“You look like that when you listen to music,” she said. “You watch everything, don’t you? Why?”

“It’s peaceful. I learn things.”

Athelburh untied her braid and began combing through it with her fingers. “What things?”

“That rooks — dogs, cats, people — do some kinds of things depending on how old they are. Like those young rooks. In autumn they’ll lose their face feathers, and they’ll start playing fying for the fun of it, only they’re not doing it for the fun of it, they’re proving they’re good enough for the rookery, that they can stay. Like gesiths with their boasting and fighting. And rooks are like jackdaws — like people. They have families. They talk. They don’t like change. There’s an ash spinney a mile away where they like to go pluck the twigs for their nest. Always the same place; one patch is almost bare of twigs. But they’re just twigs, why fly all that way? I don’t know. But that’s what they do.”

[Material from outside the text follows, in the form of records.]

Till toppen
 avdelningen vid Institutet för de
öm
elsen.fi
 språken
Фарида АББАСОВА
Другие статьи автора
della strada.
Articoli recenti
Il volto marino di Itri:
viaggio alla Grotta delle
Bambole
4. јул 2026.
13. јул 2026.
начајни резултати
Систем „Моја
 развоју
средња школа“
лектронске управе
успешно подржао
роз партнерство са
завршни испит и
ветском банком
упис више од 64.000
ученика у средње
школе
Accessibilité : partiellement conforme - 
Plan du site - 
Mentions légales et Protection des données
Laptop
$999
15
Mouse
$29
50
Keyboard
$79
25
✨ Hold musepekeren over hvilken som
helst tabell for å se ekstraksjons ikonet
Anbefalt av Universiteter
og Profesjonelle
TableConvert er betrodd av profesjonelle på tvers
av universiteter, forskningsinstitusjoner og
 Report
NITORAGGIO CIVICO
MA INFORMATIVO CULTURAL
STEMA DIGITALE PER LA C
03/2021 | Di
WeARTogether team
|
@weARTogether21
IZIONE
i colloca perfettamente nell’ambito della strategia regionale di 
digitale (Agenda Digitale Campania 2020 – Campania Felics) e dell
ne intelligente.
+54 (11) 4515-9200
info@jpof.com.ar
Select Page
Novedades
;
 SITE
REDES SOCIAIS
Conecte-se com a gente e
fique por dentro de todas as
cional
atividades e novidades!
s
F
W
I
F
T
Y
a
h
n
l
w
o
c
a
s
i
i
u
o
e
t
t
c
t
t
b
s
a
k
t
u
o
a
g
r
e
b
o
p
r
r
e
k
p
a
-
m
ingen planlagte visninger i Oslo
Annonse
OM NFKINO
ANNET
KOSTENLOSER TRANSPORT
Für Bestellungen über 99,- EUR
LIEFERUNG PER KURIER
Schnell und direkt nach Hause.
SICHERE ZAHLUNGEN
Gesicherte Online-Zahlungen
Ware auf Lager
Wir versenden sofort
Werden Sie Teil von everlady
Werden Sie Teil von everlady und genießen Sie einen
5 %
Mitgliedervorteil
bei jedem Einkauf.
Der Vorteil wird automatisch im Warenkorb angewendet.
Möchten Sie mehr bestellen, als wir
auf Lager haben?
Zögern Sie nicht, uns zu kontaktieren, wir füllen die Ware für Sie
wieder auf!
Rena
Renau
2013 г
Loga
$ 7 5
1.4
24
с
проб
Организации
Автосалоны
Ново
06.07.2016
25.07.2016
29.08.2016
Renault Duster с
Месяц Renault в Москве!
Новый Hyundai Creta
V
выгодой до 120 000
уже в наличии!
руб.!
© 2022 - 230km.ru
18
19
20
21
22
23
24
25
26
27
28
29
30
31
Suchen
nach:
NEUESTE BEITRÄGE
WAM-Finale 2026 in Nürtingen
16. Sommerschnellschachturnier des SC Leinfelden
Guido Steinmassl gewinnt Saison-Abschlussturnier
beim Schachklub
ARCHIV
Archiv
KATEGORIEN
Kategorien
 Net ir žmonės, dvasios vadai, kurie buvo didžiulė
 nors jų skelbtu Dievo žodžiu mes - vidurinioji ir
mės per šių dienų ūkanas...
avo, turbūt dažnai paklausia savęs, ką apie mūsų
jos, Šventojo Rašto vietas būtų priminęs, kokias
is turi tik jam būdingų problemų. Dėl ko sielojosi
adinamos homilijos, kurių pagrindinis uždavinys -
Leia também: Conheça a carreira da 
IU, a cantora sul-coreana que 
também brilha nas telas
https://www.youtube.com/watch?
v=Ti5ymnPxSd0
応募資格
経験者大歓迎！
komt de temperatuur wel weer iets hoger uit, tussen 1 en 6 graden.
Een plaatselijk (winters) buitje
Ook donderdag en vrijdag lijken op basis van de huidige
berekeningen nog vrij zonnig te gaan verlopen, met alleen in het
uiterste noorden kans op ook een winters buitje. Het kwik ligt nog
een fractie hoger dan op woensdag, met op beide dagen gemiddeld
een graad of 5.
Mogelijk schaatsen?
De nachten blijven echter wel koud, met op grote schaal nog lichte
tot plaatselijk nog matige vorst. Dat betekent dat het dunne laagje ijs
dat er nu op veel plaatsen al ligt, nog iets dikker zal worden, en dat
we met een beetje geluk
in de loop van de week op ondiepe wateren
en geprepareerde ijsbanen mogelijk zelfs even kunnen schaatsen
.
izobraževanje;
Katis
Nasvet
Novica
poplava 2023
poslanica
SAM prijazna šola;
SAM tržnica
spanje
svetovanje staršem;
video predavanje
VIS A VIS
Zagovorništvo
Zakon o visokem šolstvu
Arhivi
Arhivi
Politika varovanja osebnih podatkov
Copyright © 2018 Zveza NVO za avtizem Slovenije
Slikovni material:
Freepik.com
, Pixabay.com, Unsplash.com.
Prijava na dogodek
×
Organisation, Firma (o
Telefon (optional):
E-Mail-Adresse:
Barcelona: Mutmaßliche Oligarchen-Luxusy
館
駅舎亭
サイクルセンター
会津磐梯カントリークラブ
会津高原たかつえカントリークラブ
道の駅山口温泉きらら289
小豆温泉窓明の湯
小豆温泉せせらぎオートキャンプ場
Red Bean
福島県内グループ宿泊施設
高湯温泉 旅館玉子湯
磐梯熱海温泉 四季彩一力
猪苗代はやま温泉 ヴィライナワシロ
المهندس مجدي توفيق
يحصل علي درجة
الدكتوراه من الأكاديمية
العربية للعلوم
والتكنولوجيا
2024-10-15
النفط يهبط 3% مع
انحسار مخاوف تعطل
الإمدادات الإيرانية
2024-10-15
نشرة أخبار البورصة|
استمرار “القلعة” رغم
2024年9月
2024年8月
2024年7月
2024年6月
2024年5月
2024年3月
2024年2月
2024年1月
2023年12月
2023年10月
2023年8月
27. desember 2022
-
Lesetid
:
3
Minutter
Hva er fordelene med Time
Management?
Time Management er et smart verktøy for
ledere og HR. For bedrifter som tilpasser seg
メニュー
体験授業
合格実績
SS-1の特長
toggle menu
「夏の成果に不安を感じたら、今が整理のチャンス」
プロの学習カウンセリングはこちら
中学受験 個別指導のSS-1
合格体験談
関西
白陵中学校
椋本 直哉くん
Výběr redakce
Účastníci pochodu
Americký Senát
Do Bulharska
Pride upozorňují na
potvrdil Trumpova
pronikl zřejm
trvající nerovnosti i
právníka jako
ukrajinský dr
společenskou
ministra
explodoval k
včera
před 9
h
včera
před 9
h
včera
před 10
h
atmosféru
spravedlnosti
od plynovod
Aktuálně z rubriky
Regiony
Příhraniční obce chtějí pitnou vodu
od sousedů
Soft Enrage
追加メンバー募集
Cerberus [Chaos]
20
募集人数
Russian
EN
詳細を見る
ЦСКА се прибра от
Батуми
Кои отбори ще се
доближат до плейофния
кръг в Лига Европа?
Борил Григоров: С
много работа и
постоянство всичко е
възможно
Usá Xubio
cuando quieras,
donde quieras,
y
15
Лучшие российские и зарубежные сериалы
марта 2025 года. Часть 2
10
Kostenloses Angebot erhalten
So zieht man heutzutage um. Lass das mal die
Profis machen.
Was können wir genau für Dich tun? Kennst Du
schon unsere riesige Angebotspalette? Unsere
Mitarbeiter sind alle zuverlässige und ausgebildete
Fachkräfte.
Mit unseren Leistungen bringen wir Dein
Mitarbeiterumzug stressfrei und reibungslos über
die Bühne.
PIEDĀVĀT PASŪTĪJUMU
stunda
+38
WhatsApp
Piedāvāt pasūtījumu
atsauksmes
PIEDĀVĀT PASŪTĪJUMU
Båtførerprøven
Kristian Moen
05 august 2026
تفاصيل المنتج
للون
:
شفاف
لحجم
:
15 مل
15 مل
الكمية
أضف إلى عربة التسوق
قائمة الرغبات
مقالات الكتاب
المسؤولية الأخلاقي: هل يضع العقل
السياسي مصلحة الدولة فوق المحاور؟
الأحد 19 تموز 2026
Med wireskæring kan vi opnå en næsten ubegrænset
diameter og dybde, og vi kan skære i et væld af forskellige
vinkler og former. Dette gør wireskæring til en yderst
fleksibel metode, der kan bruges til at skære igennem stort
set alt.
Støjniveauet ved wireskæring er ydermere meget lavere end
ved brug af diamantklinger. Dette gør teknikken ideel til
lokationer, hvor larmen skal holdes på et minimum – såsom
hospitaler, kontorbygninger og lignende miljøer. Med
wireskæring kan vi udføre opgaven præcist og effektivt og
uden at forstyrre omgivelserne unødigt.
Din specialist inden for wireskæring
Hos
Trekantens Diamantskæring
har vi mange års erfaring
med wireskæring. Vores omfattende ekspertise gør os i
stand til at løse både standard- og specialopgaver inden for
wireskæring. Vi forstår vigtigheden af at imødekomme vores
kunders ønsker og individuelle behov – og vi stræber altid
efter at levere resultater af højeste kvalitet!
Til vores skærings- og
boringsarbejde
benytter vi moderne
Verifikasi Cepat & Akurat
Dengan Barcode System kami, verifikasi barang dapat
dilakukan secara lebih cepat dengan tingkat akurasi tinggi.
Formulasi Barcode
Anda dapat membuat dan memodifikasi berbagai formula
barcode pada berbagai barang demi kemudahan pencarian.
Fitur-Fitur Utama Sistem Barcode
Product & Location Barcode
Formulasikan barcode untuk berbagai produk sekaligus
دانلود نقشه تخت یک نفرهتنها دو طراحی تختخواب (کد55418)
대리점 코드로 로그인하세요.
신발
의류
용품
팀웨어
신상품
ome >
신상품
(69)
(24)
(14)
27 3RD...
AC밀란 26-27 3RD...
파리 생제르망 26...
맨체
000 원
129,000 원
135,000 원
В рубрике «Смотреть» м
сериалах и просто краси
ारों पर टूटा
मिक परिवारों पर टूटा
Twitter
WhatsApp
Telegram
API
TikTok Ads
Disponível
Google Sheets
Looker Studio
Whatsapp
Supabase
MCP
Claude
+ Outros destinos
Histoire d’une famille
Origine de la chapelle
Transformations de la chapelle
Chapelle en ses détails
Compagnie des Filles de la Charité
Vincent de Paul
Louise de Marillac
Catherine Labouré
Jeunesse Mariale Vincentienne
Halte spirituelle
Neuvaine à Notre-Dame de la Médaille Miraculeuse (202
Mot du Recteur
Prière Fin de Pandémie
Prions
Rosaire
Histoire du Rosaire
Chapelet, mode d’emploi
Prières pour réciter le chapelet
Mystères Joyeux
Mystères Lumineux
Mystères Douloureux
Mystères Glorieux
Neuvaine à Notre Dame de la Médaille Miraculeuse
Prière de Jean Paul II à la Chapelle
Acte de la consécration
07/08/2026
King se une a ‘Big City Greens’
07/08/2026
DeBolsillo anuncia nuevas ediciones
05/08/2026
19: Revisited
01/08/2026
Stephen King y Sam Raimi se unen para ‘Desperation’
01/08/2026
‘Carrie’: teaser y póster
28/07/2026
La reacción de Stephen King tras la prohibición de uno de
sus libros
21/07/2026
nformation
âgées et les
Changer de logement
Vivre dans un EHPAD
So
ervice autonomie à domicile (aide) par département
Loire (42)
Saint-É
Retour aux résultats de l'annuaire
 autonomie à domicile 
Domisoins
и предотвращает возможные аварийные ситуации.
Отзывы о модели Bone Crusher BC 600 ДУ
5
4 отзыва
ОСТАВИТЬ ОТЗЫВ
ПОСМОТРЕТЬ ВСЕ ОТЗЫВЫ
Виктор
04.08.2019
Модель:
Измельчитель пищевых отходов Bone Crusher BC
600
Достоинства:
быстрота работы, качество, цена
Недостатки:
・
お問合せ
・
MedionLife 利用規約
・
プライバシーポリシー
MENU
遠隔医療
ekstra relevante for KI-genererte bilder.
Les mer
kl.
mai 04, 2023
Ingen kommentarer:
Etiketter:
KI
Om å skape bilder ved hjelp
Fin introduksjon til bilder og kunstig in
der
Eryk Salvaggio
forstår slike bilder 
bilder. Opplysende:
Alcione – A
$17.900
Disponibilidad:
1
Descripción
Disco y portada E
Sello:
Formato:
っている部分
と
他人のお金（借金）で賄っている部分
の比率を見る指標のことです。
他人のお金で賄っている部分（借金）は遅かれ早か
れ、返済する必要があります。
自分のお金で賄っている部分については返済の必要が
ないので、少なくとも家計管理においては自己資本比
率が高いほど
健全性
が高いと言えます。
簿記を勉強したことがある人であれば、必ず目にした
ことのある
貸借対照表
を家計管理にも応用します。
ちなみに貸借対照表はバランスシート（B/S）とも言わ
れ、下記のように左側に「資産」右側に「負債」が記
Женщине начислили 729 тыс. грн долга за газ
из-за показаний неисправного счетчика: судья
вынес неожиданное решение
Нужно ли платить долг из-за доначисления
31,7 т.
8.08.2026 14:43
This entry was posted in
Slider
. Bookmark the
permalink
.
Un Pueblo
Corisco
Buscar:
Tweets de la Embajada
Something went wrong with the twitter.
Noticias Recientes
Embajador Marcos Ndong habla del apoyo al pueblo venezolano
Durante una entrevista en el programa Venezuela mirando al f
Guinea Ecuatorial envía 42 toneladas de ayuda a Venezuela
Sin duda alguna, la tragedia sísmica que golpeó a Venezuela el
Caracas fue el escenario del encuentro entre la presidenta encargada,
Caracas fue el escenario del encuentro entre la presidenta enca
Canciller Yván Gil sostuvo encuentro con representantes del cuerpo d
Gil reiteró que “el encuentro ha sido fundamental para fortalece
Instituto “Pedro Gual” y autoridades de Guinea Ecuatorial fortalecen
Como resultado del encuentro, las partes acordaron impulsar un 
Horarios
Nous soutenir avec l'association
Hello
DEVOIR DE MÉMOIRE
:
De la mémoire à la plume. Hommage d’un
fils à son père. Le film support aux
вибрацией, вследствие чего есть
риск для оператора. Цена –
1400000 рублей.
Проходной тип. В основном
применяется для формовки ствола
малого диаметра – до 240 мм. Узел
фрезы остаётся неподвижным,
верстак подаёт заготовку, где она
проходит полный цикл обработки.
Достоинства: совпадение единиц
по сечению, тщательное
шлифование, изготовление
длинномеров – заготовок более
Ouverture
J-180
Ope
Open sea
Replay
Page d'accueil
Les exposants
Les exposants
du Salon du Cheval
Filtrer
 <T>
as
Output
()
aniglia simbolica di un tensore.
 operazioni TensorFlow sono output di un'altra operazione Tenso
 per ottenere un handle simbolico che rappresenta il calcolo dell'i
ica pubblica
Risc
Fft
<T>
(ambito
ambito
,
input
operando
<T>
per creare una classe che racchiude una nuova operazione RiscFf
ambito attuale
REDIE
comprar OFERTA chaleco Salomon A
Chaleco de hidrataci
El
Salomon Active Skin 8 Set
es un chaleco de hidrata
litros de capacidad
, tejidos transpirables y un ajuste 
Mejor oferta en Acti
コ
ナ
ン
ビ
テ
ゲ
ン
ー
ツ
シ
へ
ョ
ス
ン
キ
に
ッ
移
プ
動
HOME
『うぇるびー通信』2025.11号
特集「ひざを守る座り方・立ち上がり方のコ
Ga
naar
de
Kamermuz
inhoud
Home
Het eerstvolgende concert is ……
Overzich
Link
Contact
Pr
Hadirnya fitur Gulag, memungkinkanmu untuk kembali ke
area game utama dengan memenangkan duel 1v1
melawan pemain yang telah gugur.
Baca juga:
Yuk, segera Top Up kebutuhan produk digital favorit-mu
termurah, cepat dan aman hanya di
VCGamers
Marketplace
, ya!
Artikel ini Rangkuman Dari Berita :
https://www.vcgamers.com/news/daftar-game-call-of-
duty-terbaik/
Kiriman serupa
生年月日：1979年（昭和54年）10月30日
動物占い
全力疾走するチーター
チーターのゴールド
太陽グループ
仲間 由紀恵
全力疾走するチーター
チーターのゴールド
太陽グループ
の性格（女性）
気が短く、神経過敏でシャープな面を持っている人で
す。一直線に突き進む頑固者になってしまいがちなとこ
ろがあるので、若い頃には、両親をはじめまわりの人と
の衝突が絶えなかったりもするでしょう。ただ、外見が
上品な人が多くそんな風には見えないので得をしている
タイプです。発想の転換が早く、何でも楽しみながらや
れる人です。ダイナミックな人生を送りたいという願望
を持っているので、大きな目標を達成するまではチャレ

… “And what do dogs and cats do?”

“Dogs own space and cats own time. … The cats share the barn and the byre. All of them. But you’ve seen the big ginger tom with the torn ear? … He gets to sit on the hay bale by the door at middæg. The two grey queens curl up there at æfen. The tom wouldn’t go there in the evening, and the queens wouldn’t go there at middæg. But a dog in hall or the kennel likes his own corner, morning, noon, and night. That’s his corner, no one else’s.”

“And people?”

“Kings travel from place to place like a cat but want to own those places like a dog. It’s why there are wars.”